At 10:34 AM, Anonymous Bil said...

I LOVE Michael Palin. I think I missed a chance to pick these up in a resale store in VHS for nothing.

How do we know if our "stuff" will play PAL? Will G4 powerbooks play them? Newer intel chip IMACS?

Thanks Keni.

 
At 3:00 PM, Blogger KenInNY said...

Good question, Bil. Does anyone know?

Once, several years ago, I tried to play a DVD on my Mac that I think was NTSC but had a "foreign" regional code, and a got a dire-sounding message that the machine was prepared to reset the regional code, but that it would only do so a certain number of times (two? three?) and then I was on my own. It wasn't clear whether I could expect a visit from the Apple Corporate Solidarity Enforcement authorities.

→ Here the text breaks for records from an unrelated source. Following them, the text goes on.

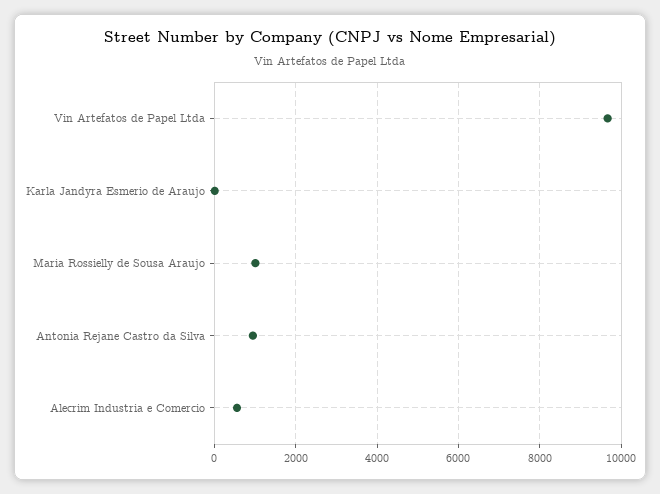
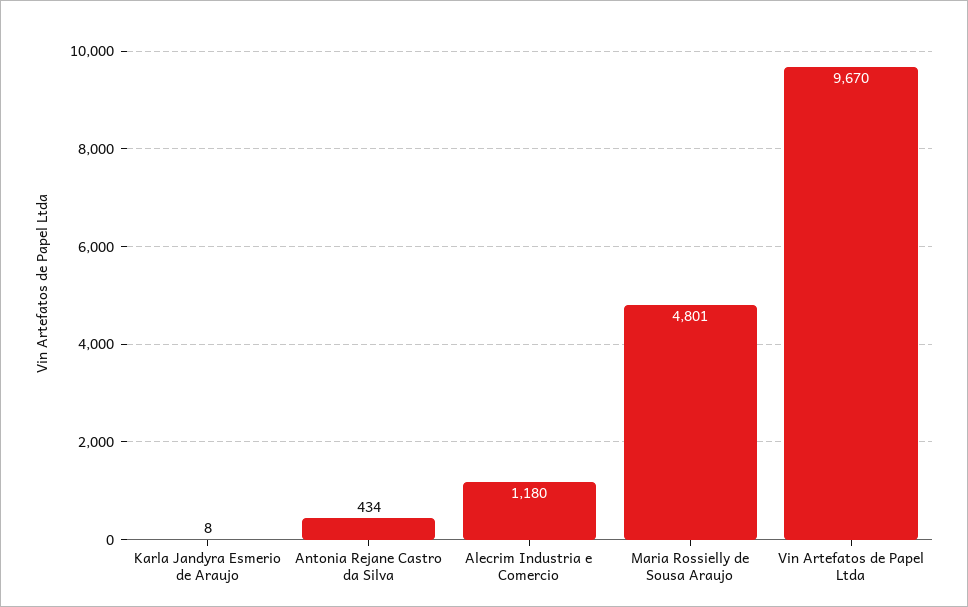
  {
    "Vin Artefatos de Papel Ltda": 9670,
    "Karla Jandyra Esmerio de Araujo": 8,
-   "Maria Rossielly de Sousa Araujo": 1000,
+   "Maria Rossielly de Sousa Araujo": 4801,
-   "Antonia Rejane Castro da Silva": 1000,
+   "Antonia Rejane Castro da Silva": 434,
-   "Alecrim Industria e Comercio": 600
+   "Alecrim Industria e Comercio": 1180
  }

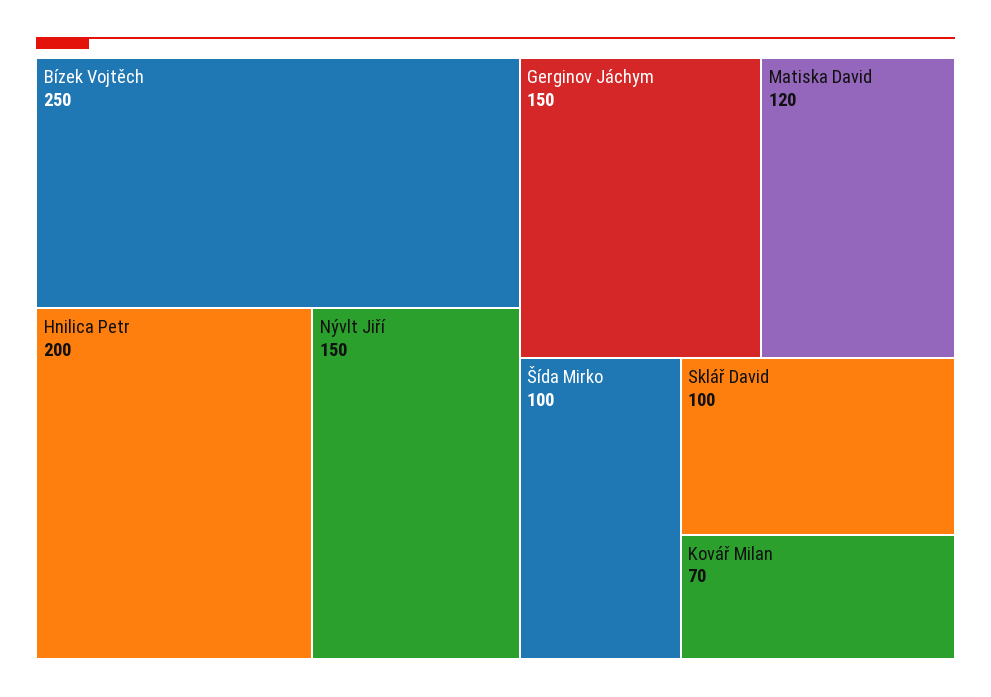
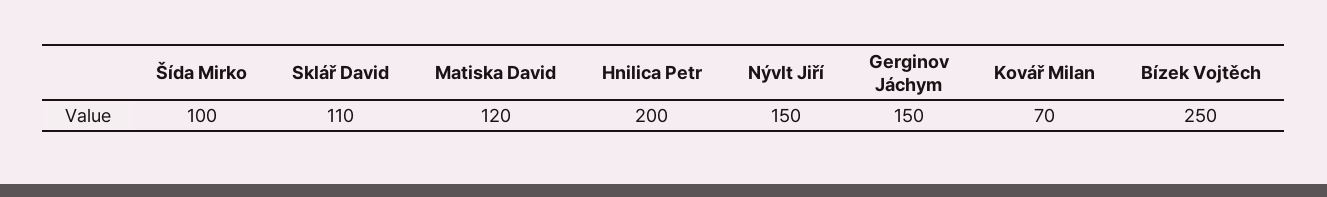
  {
    "Bízek Vojtěch": 250,
    "Hnilica Petr": 200,
    "Nývlt Jiří": 150,
    "Gerginov Jáchym": 150,
    "Matiska David": 120,
    "Šída Mirko": 100,
-   "Sklář David": 100,
+   "Sklář David": 110,
    "Kovář Milan": 70
  }

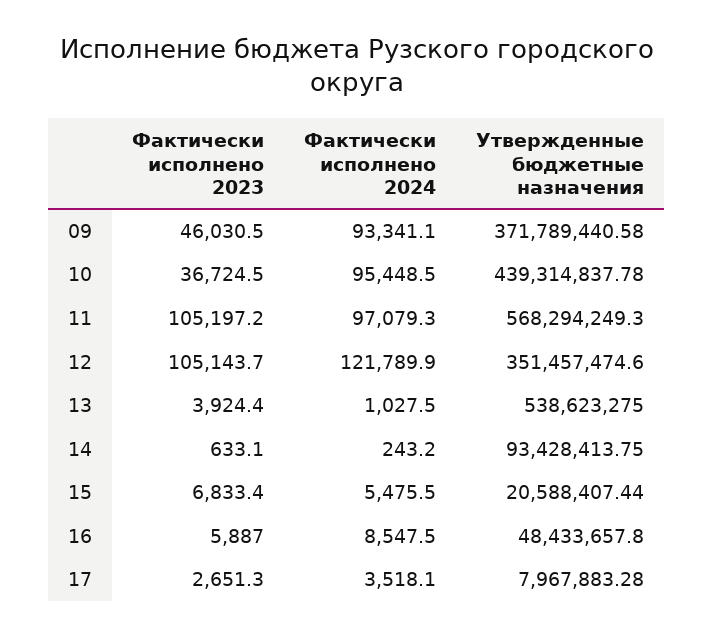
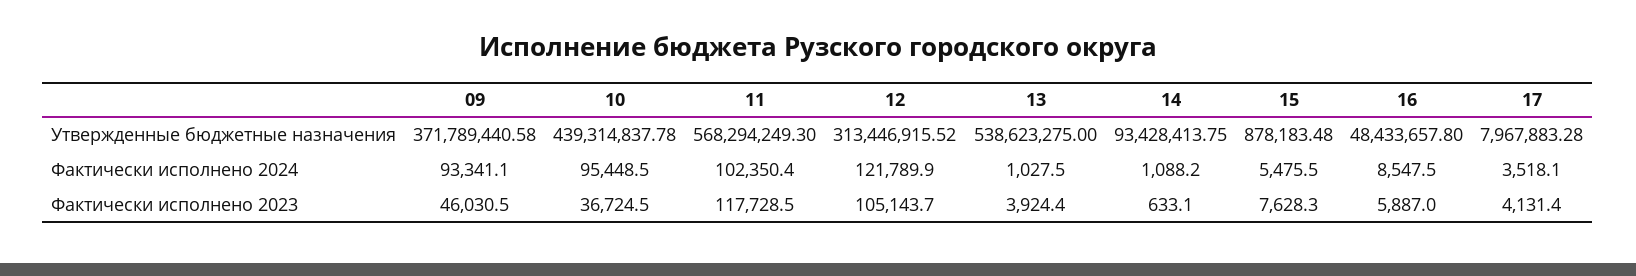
  {
    "Фактически исполнено 2023": {
      "09": 46030.5,
      "10": 36724.5,
-     "11": 105197.2,
+     "11": 117728.5,
      "12": 105143.7,
      "13": 3924.4,
      "14": 633.1,
-     "15": 6833.4,
+     "15": 7628.3,
      "16": 5887,
-     "17": 2651.3
+     "17": 4131.4
    },
    "Фактически исполнено 2024": {
      "09": 93341.1,
      "10": 95448.5,
-     "11": 97079.3,
+     "11": 102350.4,
      "12": 121789.9,
      "13": 1027.5,
-     "14": 243.2,
+     "14": 1088.2,
      "15": 5475.5,
      "16": 8547.5,
      "17": 3518.1
    },
    "Утвержденные бюджетные назначения": {
      "09": 371789440.58,
      "10": 439314837.78,
      "11": 568294249.3,
-     "12": 351457474.6,
+     "12": 313446915.52,
      "13": 538623275,
      "14": 93428413.75,
-     "15": 20588407.44,
+     "15": 878183.48,
      "16": 48433657.8,
      "17": 7967883.28
    }
  }

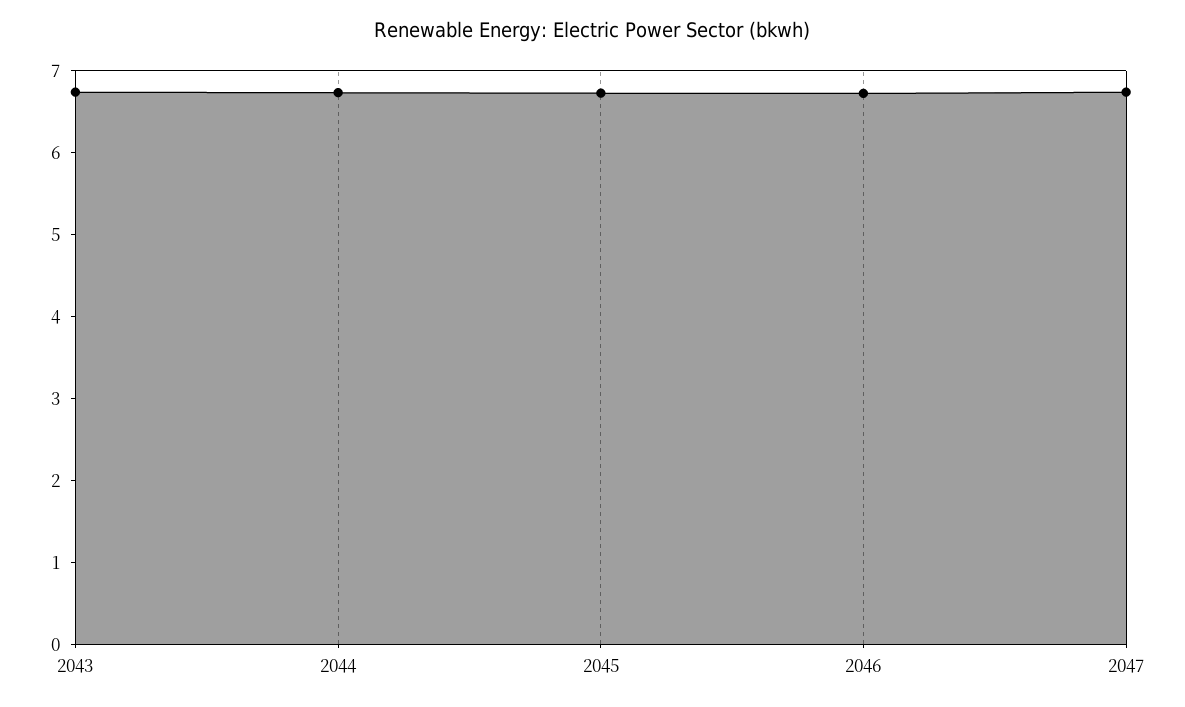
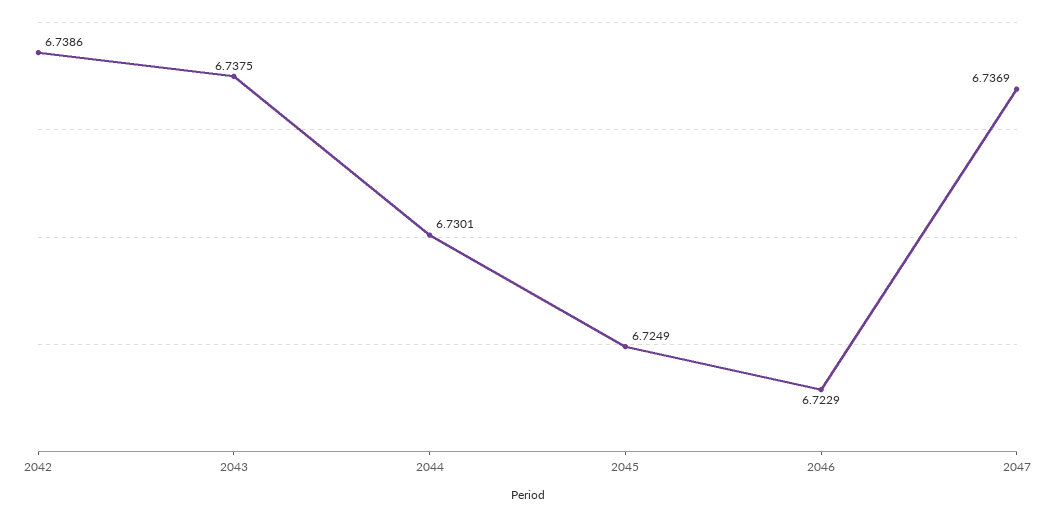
  {
    "2043": 6.7375,
    "2044": 6.7301,
    "2045": 6.7249,
    "2046": 6.7229,
-   "2047": 6.7369
+   "2047": 6.7369,
+   "2042": 6.7386
  }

I'm sure Apple can answer the question, but a person might get in trouble for asking. It might be advisable to use an alias. (I suppose I could be brave and slip a U.K. PAL DVD into my home or office Mac and see what happens. I guess I don't have that kind of courage.)

There's a good assortment of multisystem DVD players in the $100 range (more than covered just by my Palin Collection purchase) from the major electronics manufacturers, the catch being, as I understand it, that these models aren't intended for sale in the U.S. and aren't sold through the companies' U.S. distributors, meaning that any warranty has to come from the seller. I haven't had any problems with my Pioneer model, though, and at this point I've bought a slew of DVDs from the U.K. that either aren't available here at all or are available here at two or three times the price (sometimes even more on Amazon.co.uk "specials").

By the way, I see that Amazon.com has finally stopped offering a "bargain" combo "package" of the expanded Michael Palin Collection (which includes the New Europe series omitted from an earlier version of the Collection) along with a stand-alone copy of New Europe. I speculated here about how thrilled buyers who gulped hard and paid the U.S. prices must have been to find that they'd double-bought New Europe.

And now that I've finished my imported copy of the second volume of Michael's remarkable diaries, still unavailable in the U.S., let me second my previous recommendation of them. The first volume covered The Python Years, 1969-79. The second volumes carries forward from 1980 through the day before his departure on the first big BBC journey, his Around the World in 80 Days, Sept. 25, 1988.